Bence Belçika’da katkıda bulunduğumuz en önemli örgütlenme, İnfo-Türk,
Brüksel Kürt Enstitüsü, Belçika Demokrat Ermeniler Derneği ve Belçika
Asuri Enstitüsü’nün, Ermeni soykırımının 90. yılında oluşturduğu ortak
cephedir.
Demokrasi İçin Birlik’in 1981 yılında düzenlediği geceye Kürt
arkadaşlar Tekoşer olarak katılmışlardı. Daha sonra Brüksel Kürt
Enstitüsü’ne dönüşen örgütle olduğu gibi Ermeni ve Asuri arkadaşların
örgütleriyle de sıcak ilişkiler kurduk. 1999 yılından itibaren Kürt
Enstitüsü’ne olduğu gibi Ermeni ve Asuri dernek ve işyerlerine yapılan
saldırılar karşısında ortak tavır aldık. Ermeni soykırımının 90.
yıldönümünde ve ertesi yıl 1971 darbesinin 35. yıldönümünde bu
beraberliğimiz daha da pekişti ve günümüze kadar aynı duyarlılıkta ve
etkinlikte sürüyor.
Bu yıl 17-23 Eylül tarihlerinde Brüksel’de düzenlenen Kürt Kültür
Haftası’na İnfo-Türk ve Güneş Atölyeleri de aktif olarak katıldı.

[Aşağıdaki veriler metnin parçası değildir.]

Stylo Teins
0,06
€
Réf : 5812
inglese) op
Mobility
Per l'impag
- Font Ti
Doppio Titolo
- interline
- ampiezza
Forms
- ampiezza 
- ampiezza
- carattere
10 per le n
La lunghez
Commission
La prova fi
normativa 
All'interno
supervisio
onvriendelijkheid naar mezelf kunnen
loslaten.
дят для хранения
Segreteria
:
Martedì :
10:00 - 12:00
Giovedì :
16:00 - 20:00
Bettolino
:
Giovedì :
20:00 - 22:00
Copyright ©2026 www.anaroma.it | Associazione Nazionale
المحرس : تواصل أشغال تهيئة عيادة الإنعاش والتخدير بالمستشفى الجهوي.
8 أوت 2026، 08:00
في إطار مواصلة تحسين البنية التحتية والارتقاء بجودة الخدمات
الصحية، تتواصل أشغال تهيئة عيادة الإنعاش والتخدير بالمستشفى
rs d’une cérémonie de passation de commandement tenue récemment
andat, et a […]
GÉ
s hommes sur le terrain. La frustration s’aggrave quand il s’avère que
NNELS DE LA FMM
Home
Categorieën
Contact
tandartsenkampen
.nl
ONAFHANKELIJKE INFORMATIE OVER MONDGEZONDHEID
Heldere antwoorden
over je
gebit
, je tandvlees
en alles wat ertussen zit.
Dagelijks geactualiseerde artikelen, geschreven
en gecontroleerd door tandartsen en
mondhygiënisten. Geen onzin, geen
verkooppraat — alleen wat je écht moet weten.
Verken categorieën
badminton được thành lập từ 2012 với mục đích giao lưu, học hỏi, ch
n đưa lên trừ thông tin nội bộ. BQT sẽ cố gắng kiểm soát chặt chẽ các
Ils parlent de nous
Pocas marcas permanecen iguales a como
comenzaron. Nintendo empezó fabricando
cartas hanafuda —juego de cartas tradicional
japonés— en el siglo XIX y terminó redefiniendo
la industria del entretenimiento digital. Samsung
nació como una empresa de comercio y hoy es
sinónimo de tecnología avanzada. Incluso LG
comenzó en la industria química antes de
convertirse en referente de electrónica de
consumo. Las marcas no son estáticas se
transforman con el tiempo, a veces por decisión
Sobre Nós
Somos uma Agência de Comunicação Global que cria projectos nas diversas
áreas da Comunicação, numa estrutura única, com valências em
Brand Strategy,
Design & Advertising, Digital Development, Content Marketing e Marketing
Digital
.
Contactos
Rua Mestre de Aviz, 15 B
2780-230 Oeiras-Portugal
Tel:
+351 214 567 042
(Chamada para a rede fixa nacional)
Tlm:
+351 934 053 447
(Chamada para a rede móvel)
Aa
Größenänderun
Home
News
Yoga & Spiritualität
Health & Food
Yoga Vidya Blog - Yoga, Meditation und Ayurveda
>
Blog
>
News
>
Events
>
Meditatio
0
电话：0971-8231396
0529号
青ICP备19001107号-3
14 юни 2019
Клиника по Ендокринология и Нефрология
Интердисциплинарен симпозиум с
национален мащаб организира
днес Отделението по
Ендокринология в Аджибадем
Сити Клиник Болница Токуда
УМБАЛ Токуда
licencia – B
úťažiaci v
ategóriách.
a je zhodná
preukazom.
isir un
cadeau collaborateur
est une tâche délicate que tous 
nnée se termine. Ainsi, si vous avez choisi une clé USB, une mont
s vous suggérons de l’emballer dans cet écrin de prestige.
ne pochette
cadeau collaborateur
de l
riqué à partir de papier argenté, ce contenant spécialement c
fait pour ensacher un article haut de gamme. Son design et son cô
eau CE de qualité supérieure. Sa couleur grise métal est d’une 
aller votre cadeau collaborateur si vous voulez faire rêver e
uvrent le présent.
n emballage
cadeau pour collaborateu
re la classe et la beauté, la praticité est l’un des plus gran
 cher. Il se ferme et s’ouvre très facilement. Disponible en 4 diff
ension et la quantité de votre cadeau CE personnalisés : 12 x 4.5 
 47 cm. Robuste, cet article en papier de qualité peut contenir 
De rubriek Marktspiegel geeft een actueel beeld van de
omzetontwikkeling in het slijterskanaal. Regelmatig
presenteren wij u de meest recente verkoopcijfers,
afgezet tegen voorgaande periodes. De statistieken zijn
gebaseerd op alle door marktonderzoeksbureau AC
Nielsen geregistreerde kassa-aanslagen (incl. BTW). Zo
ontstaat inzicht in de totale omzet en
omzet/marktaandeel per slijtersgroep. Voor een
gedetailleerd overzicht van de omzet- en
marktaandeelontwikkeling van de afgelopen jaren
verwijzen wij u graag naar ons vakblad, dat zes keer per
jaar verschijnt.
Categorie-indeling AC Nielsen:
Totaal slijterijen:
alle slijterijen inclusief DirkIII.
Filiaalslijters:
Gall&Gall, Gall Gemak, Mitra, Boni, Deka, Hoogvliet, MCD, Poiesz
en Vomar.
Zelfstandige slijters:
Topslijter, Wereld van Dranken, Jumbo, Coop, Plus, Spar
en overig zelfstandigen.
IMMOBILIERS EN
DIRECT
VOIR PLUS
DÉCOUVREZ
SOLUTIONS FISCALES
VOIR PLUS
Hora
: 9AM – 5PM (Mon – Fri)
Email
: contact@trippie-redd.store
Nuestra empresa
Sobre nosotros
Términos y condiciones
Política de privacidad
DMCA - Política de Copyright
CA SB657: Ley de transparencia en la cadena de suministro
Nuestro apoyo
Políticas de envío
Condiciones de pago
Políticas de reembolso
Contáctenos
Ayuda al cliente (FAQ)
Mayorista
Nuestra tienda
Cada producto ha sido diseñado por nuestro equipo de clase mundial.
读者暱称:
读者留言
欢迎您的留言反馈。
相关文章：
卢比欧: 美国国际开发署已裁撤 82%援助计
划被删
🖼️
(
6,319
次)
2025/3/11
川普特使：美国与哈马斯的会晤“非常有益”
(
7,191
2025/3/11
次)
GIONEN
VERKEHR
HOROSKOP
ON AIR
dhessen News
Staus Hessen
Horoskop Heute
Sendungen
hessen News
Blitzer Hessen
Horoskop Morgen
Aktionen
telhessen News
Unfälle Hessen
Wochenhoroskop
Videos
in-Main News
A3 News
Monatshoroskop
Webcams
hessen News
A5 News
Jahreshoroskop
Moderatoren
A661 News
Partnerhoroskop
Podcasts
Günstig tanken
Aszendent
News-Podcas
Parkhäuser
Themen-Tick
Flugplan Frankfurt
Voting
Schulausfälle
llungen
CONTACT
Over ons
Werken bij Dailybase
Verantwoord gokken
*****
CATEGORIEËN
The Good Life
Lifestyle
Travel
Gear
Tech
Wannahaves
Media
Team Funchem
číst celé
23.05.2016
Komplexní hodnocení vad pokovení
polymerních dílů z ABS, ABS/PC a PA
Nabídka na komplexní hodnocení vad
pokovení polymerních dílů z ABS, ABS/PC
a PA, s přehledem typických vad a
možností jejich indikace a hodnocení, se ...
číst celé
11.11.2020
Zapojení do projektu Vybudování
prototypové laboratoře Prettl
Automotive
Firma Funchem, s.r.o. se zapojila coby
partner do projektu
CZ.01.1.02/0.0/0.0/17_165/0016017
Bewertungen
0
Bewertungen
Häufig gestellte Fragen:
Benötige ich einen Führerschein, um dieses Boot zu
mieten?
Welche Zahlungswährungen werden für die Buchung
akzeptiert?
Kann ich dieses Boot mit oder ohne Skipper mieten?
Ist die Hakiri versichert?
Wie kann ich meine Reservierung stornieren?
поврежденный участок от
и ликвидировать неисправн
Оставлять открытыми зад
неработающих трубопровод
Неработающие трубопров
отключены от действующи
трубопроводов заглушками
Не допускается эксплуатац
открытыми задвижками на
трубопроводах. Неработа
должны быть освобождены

Örgütsel çalışmalarımız sadece Türkiyeliler arasında değil… 70’li
yılların sonlarından beri demokratik göçmen örgütlerinin koordinasyon
merkezi olan CLOTI’de, Brüksel Kültürler Arası Etkinlikler Merkezi
CBAI’de, Irkçılık ve Yabancı Düşmanlığına Karşı Mücadele Hareketi
MRAX’ta aktif olarak yer aldım. Göçmenlere siyasal haklar tanınması
için tüm girişimlere katılarak destek verdim.